▶ [GOAL]: Reproduce verbatim the records from the line containing "Document page, 2001x1125 pixels." through the line containing "text_box 1.8446744073709552e+19 [59, 118, 670, 187]", including both of those lines.

▶ [DATA ENTRIES]:
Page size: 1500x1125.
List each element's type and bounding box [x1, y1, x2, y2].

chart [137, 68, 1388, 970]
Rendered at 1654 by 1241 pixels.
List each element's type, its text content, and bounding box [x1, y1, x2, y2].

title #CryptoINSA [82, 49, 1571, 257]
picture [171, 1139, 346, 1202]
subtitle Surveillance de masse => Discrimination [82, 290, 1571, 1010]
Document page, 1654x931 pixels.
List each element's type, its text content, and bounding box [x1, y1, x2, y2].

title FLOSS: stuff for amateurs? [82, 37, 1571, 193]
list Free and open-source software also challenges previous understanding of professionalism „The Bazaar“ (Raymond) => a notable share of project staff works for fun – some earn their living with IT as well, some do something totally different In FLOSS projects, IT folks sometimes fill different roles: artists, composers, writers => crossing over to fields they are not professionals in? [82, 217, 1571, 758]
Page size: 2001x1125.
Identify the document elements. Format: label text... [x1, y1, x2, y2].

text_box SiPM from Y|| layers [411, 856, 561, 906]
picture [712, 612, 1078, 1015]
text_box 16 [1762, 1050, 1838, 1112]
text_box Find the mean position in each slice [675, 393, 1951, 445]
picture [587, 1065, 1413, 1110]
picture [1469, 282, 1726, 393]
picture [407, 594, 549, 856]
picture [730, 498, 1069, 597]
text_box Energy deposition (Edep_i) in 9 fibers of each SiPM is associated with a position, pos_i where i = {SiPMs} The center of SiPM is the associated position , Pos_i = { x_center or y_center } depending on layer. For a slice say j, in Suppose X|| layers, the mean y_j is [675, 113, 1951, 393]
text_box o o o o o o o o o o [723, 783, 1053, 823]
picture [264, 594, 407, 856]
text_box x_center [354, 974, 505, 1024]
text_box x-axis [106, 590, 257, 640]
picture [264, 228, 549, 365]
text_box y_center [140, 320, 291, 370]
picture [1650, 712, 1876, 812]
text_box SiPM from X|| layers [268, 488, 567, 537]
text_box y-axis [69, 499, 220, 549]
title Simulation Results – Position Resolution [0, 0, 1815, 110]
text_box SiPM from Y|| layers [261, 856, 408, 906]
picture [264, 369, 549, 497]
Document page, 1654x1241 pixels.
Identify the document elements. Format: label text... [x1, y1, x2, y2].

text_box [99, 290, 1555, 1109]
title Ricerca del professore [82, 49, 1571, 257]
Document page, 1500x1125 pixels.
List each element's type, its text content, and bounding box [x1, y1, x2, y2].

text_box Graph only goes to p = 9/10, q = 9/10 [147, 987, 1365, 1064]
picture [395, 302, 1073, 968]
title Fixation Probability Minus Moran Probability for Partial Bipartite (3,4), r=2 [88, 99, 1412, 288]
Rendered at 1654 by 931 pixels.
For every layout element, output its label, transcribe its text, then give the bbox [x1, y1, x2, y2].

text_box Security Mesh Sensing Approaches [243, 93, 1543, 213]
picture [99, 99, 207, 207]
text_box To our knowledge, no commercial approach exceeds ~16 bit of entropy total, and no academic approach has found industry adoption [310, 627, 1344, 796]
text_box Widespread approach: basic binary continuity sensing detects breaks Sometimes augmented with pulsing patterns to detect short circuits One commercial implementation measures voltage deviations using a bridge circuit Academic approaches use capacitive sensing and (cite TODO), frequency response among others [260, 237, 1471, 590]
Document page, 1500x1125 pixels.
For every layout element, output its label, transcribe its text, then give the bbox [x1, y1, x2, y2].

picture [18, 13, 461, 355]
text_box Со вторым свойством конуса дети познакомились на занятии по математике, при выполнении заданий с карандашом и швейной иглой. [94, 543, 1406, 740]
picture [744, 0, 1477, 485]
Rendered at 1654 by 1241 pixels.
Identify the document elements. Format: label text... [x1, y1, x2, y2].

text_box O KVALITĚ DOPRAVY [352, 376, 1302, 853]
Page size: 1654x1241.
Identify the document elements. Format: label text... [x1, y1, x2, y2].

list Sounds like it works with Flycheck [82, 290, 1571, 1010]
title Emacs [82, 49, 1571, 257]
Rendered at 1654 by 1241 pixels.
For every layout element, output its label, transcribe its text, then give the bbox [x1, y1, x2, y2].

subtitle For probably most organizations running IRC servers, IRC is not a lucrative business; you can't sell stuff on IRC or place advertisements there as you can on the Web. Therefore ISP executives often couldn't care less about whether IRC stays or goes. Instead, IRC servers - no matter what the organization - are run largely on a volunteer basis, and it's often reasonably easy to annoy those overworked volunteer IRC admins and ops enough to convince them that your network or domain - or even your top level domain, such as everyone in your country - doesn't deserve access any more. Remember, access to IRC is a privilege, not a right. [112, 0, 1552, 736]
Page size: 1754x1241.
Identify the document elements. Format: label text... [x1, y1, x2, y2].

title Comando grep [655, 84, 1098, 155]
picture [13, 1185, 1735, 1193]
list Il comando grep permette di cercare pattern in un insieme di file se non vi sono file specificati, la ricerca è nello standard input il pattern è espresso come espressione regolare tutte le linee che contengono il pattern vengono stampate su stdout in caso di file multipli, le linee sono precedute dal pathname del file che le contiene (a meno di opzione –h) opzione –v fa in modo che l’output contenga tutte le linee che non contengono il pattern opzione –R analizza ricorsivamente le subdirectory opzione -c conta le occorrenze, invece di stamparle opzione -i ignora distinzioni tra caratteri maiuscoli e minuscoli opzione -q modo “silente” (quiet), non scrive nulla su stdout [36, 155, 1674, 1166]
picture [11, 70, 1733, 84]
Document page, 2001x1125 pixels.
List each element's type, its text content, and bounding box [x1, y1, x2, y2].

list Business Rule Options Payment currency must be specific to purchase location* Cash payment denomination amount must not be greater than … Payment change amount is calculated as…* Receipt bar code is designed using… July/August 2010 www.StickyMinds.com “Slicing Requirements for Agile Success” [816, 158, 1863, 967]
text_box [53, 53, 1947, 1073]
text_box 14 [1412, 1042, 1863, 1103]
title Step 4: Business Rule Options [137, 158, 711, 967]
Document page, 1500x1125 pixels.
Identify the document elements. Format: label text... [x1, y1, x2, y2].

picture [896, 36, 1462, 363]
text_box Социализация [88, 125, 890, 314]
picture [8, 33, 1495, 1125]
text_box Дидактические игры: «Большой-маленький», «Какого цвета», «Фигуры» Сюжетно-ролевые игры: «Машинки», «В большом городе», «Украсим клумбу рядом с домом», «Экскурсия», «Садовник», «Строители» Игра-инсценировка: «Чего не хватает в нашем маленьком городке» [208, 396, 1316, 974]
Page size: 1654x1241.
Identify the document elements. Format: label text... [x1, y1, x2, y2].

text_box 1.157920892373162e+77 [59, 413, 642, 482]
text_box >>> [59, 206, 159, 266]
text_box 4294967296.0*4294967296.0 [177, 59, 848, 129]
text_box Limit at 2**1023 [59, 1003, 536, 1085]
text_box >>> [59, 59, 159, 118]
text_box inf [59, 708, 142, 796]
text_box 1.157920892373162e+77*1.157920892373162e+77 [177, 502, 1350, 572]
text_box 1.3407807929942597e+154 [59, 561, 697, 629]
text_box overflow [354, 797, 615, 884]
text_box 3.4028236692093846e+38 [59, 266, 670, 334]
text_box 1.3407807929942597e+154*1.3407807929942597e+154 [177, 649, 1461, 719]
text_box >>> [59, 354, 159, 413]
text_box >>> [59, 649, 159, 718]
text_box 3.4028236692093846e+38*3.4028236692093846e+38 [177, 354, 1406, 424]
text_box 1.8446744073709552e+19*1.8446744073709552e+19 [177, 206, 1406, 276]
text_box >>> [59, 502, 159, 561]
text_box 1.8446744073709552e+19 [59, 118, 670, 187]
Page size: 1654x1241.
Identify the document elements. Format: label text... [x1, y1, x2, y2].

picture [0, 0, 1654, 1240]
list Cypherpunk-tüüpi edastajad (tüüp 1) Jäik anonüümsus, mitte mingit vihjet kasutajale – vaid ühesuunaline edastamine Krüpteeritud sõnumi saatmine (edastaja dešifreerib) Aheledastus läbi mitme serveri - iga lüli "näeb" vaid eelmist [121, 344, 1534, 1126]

▶ [COMPLETE OUTPUT]:
Document page, 2001x1125 pixels.
List each element's type, its text content, and bounding box [x1, y1, x2, y2].

list Business Rule Options Payment currency must be specific to purchase location* Cash payment denomination amount must not be greater than … Payment change amount is calculated as…* Receipt bar code is designed using… July/August 2010 www.StickyMinds.com “Slicing Requirements for Agile Success” [816, 158, 1863, 967]
text_box [53, 53, 1947, 1073]
text_box 14 [1412, 1042, 1863, 1103]
title Step 4: Business Rule Options [137, 158, 711, 967]
Document page, 1500x1125 pixels.
Identify the document elements. Format: label text... [x1, y1, x2, y2].

picture [896, 36, 1462, 363]
text_box Социализация [88, 125, 890, 314]
picture [8, 33, 1495, 1125]
text_box Дидактические игры: «Большой-маленький», «Какого цвета», «Фигуры» Сюжетно-ролевые игры: «Машинки», «В большом городе», «Украсим клумбу рядом с домом», «Экскурсия», «Садовник», «Строители» Игра-инсценировка: «Чего не хватает в нашем маленьком городке» [208, 396, 1316, 974]
Page size: 1654x1241.
Identify the document elements. Format: label text... [x1, y1, x2, y2].

text_box 1.157920892373162e+77 [59, 413, 642, 482]
text_box >>> [59, 206, 159, 266]
text_box 4294967296.0*4294967296.0 [177, 59, 848, 129]
text_box Limit at 2**1023 [59, 1003, 536, 1085]
text_box >>> [59, 59, 159, 118]
text_box inf [59, 708, 142, 796]
text_box 1.157920892373162e+77*1.157920892373162e+77 [177, 502, 1350, 572]
text_box 1.3407807929942597e+154 [59, 561, 697, 629]
text_box overflow [354, 797, 615, 884]
text_box 3.4028236692093846e+38 [59, 266, 670, 334]
text_box 1.3407807929942597e+154*1.3407807929942597e+154 [177, 649, 1461, 719]
text_box >>> [59, 354, 159, 413]
text_box >>> [59, 649, 159, 718]
text_box 3.4028236692093846e+38*3.4028236692093846e+38 [177, 354, 1406, 424]
text_box 1.8446744073709552e+19*1.8446744073709552e+19 [177, 206, 1406, 276]
text_box >>> [59, 502, 159, 561]
text_box 1.8446744073709552e+19 [59, 118, 670, 187]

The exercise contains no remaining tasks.